### Goal of the exercise
Quote the material below from the line with "name author: Lam." up to and including the line with "type status: Holotype", character for character.

[Excerpt from a dataset]
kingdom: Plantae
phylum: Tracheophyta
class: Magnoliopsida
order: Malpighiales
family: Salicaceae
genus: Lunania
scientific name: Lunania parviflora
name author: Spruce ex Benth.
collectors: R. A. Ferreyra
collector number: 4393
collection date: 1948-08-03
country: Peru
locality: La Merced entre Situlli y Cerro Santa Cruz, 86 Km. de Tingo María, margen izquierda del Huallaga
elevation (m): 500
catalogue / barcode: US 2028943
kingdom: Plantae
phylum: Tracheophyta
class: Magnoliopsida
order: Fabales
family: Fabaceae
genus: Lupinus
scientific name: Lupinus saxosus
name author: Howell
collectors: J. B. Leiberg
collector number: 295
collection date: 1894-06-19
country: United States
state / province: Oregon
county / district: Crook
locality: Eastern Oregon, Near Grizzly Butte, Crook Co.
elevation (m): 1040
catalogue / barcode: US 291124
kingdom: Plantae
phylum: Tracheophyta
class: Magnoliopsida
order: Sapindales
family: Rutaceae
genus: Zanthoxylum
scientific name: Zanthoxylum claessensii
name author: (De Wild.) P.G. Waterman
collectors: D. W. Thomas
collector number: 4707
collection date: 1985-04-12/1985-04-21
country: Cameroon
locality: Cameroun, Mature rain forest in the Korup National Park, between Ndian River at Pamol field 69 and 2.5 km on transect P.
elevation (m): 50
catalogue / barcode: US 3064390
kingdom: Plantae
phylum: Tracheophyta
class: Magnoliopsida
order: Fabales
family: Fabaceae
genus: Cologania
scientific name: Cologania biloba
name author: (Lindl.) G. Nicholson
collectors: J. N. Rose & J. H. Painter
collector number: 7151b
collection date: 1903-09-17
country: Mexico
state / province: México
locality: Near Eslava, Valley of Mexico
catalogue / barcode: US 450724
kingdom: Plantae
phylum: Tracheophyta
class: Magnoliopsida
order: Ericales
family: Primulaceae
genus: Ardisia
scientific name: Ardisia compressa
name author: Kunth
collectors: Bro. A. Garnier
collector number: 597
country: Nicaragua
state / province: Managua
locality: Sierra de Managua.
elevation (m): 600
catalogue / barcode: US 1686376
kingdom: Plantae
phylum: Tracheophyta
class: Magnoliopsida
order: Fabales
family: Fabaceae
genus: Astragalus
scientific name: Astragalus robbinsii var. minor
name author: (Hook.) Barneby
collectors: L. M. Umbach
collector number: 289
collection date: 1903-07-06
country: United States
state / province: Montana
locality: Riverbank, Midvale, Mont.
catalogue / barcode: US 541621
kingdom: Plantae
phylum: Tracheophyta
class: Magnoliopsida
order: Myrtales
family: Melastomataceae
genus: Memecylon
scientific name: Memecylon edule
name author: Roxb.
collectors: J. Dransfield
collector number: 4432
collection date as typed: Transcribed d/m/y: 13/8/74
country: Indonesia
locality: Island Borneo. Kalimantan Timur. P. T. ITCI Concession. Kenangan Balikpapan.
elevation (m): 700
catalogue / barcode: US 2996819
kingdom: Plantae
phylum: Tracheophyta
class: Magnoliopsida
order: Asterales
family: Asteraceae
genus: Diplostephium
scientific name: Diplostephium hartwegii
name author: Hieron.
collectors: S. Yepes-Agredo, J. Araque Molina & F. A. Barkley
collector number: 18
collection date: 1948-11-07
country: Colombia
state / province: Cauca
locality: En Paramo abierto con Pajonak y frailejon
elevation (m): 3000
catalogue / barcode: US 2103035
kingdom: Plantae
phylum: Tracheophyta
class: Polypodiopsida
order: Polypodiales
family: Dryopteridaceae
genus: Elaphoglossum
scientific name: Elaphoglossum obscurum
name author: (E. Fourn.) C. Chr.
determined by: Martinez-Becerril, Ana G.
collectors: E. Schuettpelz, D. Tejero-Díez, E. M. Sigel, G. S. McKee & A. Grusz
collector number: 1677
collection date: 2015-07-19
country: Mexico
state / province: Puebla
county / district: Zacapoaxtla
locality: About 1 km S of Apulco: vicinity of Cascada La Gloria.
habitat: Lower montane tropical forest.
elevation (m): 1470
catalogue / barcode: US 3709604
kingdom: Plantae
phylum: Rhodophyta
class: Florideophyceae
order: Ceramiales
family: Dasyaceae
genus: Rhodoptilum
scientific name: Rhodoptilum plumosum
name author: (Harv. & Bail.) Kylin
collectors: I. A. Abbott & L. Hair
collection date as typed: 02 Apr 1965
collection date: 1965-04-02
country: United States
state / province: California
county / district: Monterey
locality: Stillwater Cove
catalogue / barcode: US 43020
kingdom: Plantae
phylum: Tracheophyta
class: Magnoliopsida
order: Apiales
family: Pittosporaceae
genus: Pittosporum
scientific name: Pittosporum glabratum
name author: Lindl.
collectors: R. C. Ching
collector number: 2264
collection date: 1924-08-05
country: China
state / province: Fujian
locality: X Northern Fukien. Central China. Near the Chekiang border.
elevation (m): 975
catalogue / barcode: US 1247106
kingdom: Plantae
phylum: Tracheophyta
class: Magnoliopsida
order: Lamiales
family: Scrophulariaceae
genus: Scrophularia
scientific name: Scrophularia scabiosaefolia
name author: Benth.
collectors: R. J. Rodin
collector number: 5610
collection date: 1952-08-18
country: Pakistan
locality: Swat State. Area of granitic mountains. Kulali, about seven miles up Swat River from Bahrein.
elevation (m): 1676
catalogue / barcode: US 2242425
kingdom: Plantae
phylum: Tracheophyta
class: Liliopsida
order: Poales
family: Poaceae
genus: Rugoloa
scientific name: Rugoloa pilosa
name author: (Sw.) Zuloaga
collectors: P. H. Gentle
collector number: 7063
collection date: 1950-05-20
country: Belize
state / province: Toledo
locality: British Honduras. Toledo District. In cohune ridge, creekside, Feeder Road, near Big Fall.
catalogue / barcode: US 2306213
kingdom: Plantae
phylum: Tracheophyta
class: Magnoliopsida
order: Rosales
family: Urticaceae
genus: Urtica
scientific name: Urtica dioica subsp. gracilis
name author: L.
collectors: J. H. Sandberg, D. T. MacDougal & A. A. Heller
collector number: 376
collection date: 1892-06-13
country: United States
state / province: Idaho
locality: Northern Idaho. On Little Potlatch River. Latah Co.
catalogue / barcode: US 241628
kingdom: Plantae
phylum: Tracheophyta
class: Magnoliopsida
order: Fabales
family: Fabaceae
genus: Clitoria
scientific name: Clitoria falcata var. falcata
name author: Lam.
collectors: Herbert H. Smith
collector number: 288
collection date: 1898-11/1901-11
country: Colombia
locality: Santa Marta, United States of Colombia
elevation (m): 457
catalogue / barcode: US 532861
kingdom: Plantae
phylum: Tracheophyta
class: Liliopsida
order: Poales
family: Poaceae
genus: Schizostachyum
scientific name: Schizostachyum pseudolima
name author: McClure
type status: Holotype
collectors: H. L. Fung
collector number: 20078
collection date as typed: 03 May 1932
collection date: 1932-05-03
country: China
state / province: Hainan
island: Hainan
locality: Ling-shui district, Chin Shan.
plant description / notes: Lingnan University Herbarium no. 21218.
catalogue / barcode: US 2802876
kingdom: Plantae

### Exercise result
name author: Lam.
collectors: Herbert H. Smith
collector number: 288
collection date: 1898-11/1901-11
country: Colombia
locality: Santa Marta, United States of Colombia
elevation (m): 457
catalogue / barcode: US 532861
kingdom: Plantae
phylum: Tracheophyta
class: Liliopsida
order: Poales
family: Poaceae
genus: Schizostachyum
scientific name: Schizostachyum pseudolima
name author: McClure
type status: Holotype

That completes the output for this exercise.